By Richard Cowley, 12/11/2008

The third round of the Rugby League World Cup turned the predicted finishing positions for Group Two and Three upside down. Ireland caused a major upset by beating Samoa 34 – 16 and securing a position in the qualifying semi-final. Scotland put a scare into Fiji by winning their first ever World Cup game 18 – 16. It was not enough to deny Fiji a date with Ireland for the qualifying semi-final. All teams in group Two and Three came away with a win each showing how competitive the games were.

The last match for Group Three saw Ireland take on group favourites Samoa. Ireland raced away to an early lead by scoring three tries to lead 14 – 0 after 18 minutes. Samoa hit back in the 24th minute and again just before half time to trail 14 – 12. A penalty before half time saw Ireland get an extra 2 points going into the break. In the second half Ireland started with the same determination as the first half to score again in the 52nd minute. With another penalty goal by Pat Richard not long after Ireland were looking much more composed then Samoa with the score at 22 – 12. Samoa were dealt a major blow when their Captain Nigel Vagana was carried from the field with a knee injury. From there the flood gates opened as Samoa failed to hold onto the ball with Ireland racing away with a much deserved win 36 – 16.

The final match in Group Two was supposed to be a one way pass for Fiji into the qualifying semi-finals. Someone forgot to tell Scotland as they harassed the Fijians all game. Scotland lived up to their name “Bravehearts” as they put bodies on the line to keep Fiji to just 1 try at half time. Scotland went into the break with 2 converted tries and the smell of an upset in the air. Fiji came out a different team in the 2nd half and scored early on. With a penalty not long after the scores were levelled at 12 all. Fiji hit the front for the first time in the match with a try in the corner 14 – 16. But the Bravehearts never gave up and scored in the 71th minute to level the scores once again at 16 all. Danny Brough converted to put Scotland back in front and secure their first ever Rugby league World Cup win. Fiji were lucky the beat the French by a big margin the week before as they qualified on for and against for the qualifying semi-final show down with Ireland.

In Newcastle on Saturday night pride was up for grabs as the English and New Zealand teams went head to head to see who could take the upper hand leading into the semi-final the following week. The Kiwis were insulted before kick-off when England stayed in a huddle while the Kiwis performed the haka. This must of played on the Kiwis minds as England got off to a flying start racing away to a 24 – 8 half time lead. England looked like a different team to the one that played Australia the week before but all that changed when the teams came back for the second half. New Zealand upped the tempo and produced one of the comebacks of the tournament. England failed to contain the rampaging winger Manu Vatuvei who scored a record 4 tries. New Zealand kept England scoreless in the second half and secured second place in the group with a 36 – 24 victory.
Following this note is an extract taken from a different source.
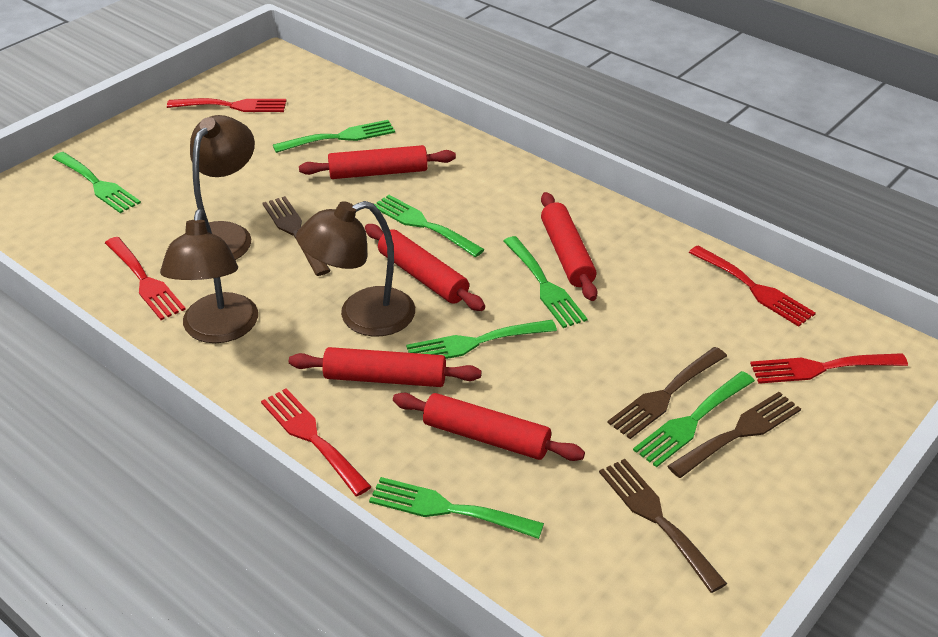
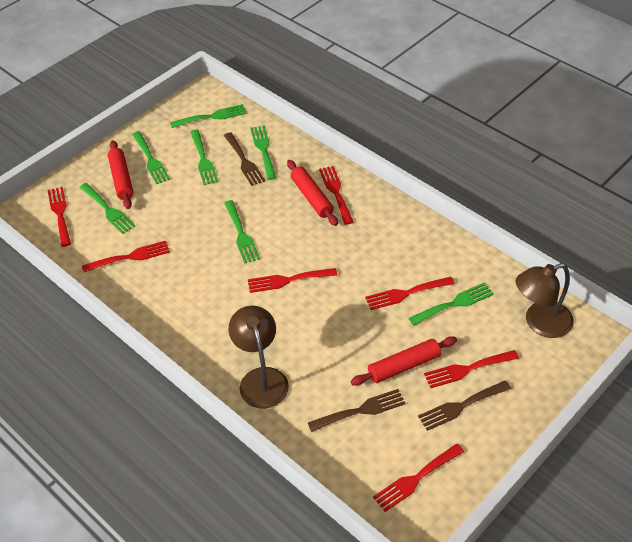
brown fork: [263,196,331,276] [599,459,727,593] [607,347,727,439] [667,392,801,478] = 4 -> [224,132,265,186] [308,389,406,432] [418,380,511,431] = 3
brown lamp: [160,209,258,343] [190,115,255,260] [296,201,415,336] = 3 -> [228,305,289,409] [515,263,574,338] = 2
red fork: [105,237,186,320] [167,98,286,112] [261,388,372,496] [689,246,816,327] [750,353,908,384] = 5 -> [47,187,71,247] [82,241,170,272] [248,268,337,293] [319,166,353,225] [365,277,455,310] [373,444,464,512] [424,350,519,388] = 7
red rolling pin: [289,347,481,387] [299,145,456,179] [365,224,485,311] [393,393,585,461] [541,192,598,301] = 5 -> [108,140,133,209] [287,160,338,226] [351,336,457,386] = 3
On Sunday night the World Cup returned to Townsville were Australia provided some uncapped players with some game time leading into the semi-finals. Like they have throughout the World Cup the Kumuls put their bodies on the line putting in an outstanding performance against the Kangaroos. The Kangaroos had 60% possession in the first half and the Kumuls managed to keep Australia to 4 tries going into half time 22 – 0. After half time the Kumuls got off to a bad start with an intercept try to Australia in the 43rd minute. The Kumuls continued to punch above their weight with a spirited performance which saw Yere scoring late in the second to put Papua New Guinea on the score board. The game going to the Kangaroos 46 – 6. Papua New Guinea put up a better performance than England did against the Australian the previous week.

The qualifying semi-final between Ireland and Fiji took place on the Gold Coast during a warm and humid Monday night. Both sides scored 2 tries each going into half time with Fiji leading 12 -10. After half time the amount of possession Fiji had in the first half started to take its toll on Ireland. Eventually Fiji secured there spot in the semi-final winning 30 – 14. The win was big news back home in Fiji as they became the first Fijian team to make the semi-finals of a major tournament. It also continued the fairy tale story of a team full of park footballers rising against the odds to have a shot at Australia in the semi-final.

The last of the pool rounds provided an insight into how far the game has progressed in minnow nations. The performance of the smaller nations has been the highlight of the World Cup so far. The minnow nations have been so successful that there are calls to have ongoing meaningful internationals post World Cup. The World wait’s to see if the RLIF capitalises on the success of these nations and sanctions ongoing internationals.